■ WHAT YOU WILL DO ■
Copy every line of text in the data below word for word, leaving out the picture markers.

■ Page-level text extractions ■
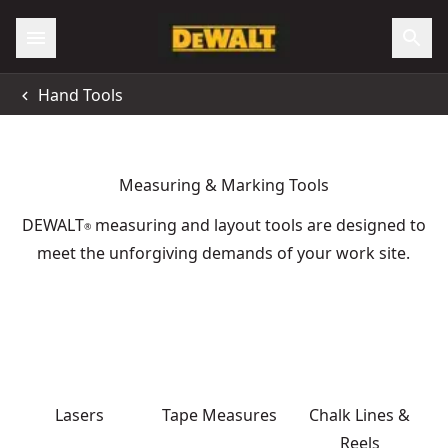
Hand Tools
Measuring & Marking Tools
DEWALT
measuring and layout tools are designed to
®
meet the unforgiving demands of your work site.
Lasers
Tape Measures
Chalk Lines &
Reels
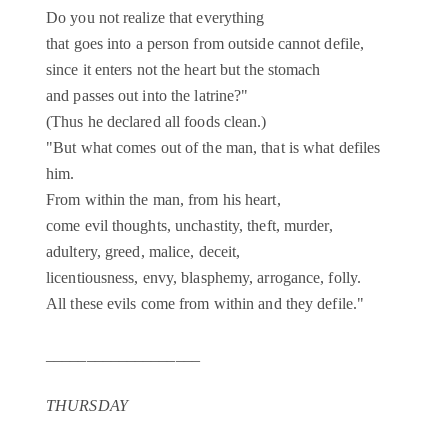
Do you not realize that everything
that goes into a person from outside cannot defile,
since it enters not the heart but the stomach
and passes out into the latrine?"
(Thus he declared all foods clean.)
"But what comes out of the man, that is what defiles
him.
From within the man, from his heart,
come evil thoughts, unchastity, theft, murder,
adultery, greed, malice, deceit,
licentiousness, envy, blasphemy, arrogance, folly.
All these evils come from within and they defile."
___________________
THURSDAY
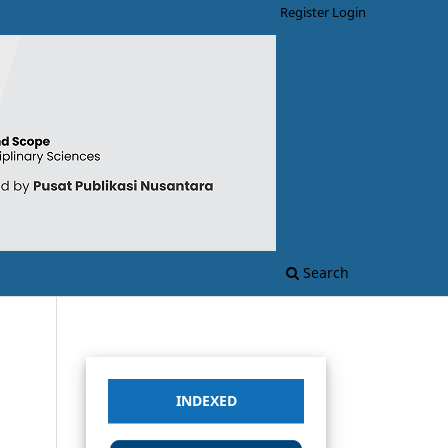
Register
Login
Search
INDEXED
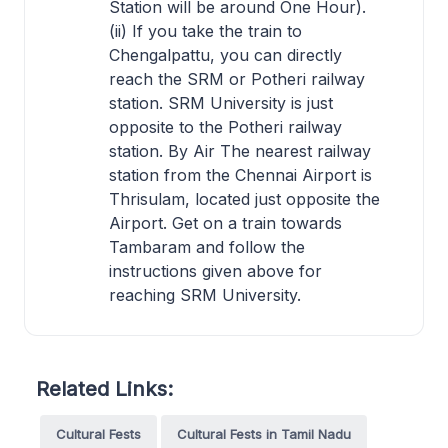
Station will be around One Hour).
(ii) If you take the train to
Chengalpattu, you can directly
reach the SRM or Potheri railway
station. SRM University is just
opposite to the Potheri railway
station. By Air The nearest railway
station from the Chennai Airport is
Thrisulam, located just opposite the
Airport. Get on a train towards
Tambaram and follow the
instructions given above for
reaching SRM University.
Related Links:
Cultural Fests
Cultural Fests in Tamil Nadu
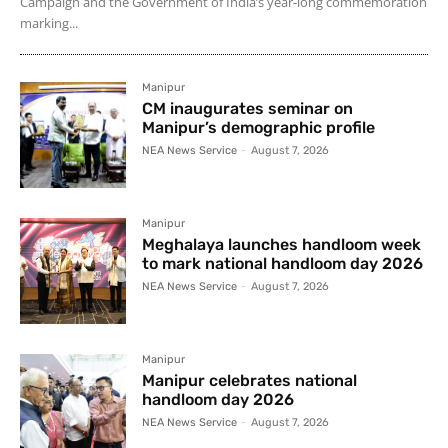
Campaign and the Government of India’s year-long commemoration
marking...
Manipur
CM inaugurates seminar on
Manipur’s demographic profile
NEA News Service
-
August 7, 2026
Manipur
Meghalaya launches handloom week
to mark national handloom day 2026
NEA News Service
-
August 7, 2026
Manipur
Manipur celebrates national
handloom day 2026
NEA News Service
-
August 7, 2026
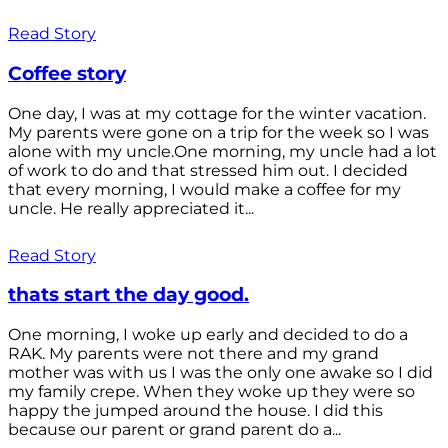
Read Story
Coffee story
One day, I was at my cottage for the winter vacation.
My parents were gone on a trip for the week so I was
alone with my uncle.One morning, my uncle had a lot
of work to do and that stressed him out. I decided
that every morning, I would make a coffee for my
uncle. He really appreciated it...
Read Story
thats start the day good.
One morning, I woke up early and decided to do a
RAK. My parents were not there and my grand
mother was with us I was the only one awake so I did
my family crepe. When they woke up they were so
happy the jumped around the house. I did this
because our parent or grand parent do a...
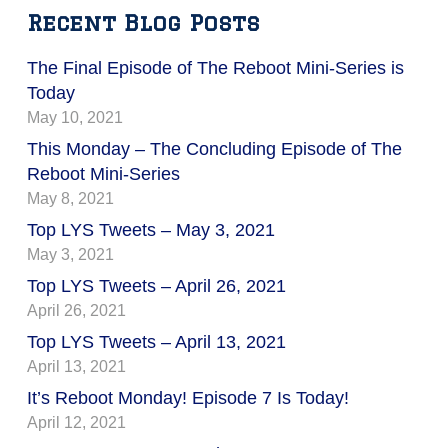
Recent Blog Posts
The Final Episode of The Reboot Mini-Series is
Today
May 10, 2021
This Monday – The Concluding Episode of The
Reboot Mini-Series
May 8, 2021
Top LYS Tweets – May 3, 2021
May 3, 2021
Top LYS Tweets – April 26, 2021
April 26, 2021
Top LYS Tweets – April 13, 2021
April 13, 2021
It’s Reboot Monday! Episode 7 Is Today!
April 12, 2021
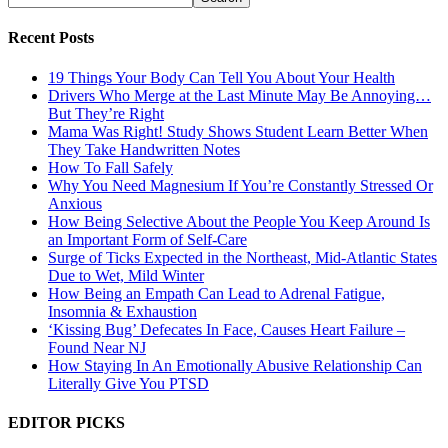
Recent Posts
19 Things Your Body Can Tell You About Your Health
Drivers Who Merge at the Last Minute May Be Annoying…
But They’re Right
Mama Was Right! Study Shows Student Learn Better When
They Take Handwritten Notes
How To Fall Safely
Why You Need Magnesium If You’re Constantly Stressed Or
Anxious
How Being Selective About the People You Keep Around Is
an Important Form of Self-Care
Surge of Ticks Expected in the Northeast, Mid-Atlantic States
Due to Wet, Mild Winter
How Being an Empath Can Lead to Adrenal Fatigue,
Insomnia & Exhaustion
‘Kissing Bug’ Defecates In Face, Causes Heart Failure –
Found Near NJ
How Staying In An Emotionally Abusive Relationship Can
Literally Give You PTSD
EDITOR PICKS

■ ANSWER SECTION ■
Hand Tools
Measuring & Marking Tools
DEWALT
measuring and layout tools are designed to
®
meet the unforgiving demands of your work site.
Lasers
Tape Measures
Chalk Lines &
Reels
Do you not realize that everything
that goes into a person from outside cannot defile,
since it enters not the heart but the stomach
and passes out into the latrine?"
(Thus he declared all foods clean.)
"But what comes out of the man, that is what defiles
him.
From within the man, from his heart,
come evil thoughts, unchastity, theft, murder,
adultery, greed, malice, deceit,
licentiousness, envy, blasphemy, arrogance, folly.
All these evils come from within and they defile."
___________________
THURSDAY
Register
Login
Search
INDEXED
Station will be around One Hour).
(ii) If you take the train to
Chengalpattu, you can directly
reach the SRM or Potheri railway
station. SRM University is just
opposite to the Potheri railway
station. By Air The nearest railway
station from the Chennai Airport is
Thrisulam, located just opposite the
Airport. Get on a train towards
Tambaram and follow the
instructions given above for
reaching SRM University.
Related Links:
Cultural Fests
Cultural Fests in Tamil Nadu
Campaign and the Government of India’s year-long commemoration
marking...
Manipur
CM inaugurates seminar on
Manipur’s demographic profile
NEA News Service
-
August 7, 2026
Manipur
Meghalaya launches handloom week
to mark national handloom day 2026
NEA News Service
-
August 7, 2026
Manipur
Manipur celebrates national
handloom day 2026
NEA News Service
-
August 7, 2026
Read Story
Coffee story
One day, I was at my cottage for the winter vacation.
My parents were gone on a trip for the week so I was
alone with my uncle.One morning, my uncle had a lot
of work to do and that stressed him out. I decided
that every morning, I would make a coffee for my
uncle. He really appreciated it...
Read Story
thats start the day good.
One morning, I woke up early and decided to do a
RAK. My parents were not there and my grand
mother was with us I was the only one awake so I did
my family crepe. When they woke up they were so
happy the jumped around the house. I did this
because our parent or grand parent do a...
Recent Blog Posts
The Final Episode of The Reboot Mini-Series is
Today
May 10, 2021
This Monday – The Concluding Episode of The
Reboot Mini-Series
May 8, 2021
Top LYS Tweets – May 3, 2021
May 3, 2021
Top LYS Tweets – April 26, 2021
April 26, 2021
Top LYS Tweets – April 13, 2021
April 13, 2021
It’s Reboot Monday! Episode 7 Is Today!
April 12, 2021
Recent Posts
19 Things Your Body Can Tell You About Your Health
Drivers Who Merge at the Last Minute May Be Annoying…
But They’re Right
Mama Was Right! Study Shows Student Learn Better When
They Take Handwritten Notes
How To Fall Safely
Why You Need Magnesium If You’re Constantly Stressed Or
Anxious
How Being Selective About the People You Keep Around Is
an Important Form of Self-Care
Surge of Ticks Expected in the Northeast, Mid-Atlantic States
Due to Wet, Mild Winter
How Being an Empath Can Lead to Adrenal Fatigue,
Insomnia & Exhaustion
‘Kissing Bug’ Defecates In Face, Causes Heart Failure –
Found Near NJ
How Staying In An Emotionally Abusive Relationship Can
Literally Give You PTSD
EDITOR PICKS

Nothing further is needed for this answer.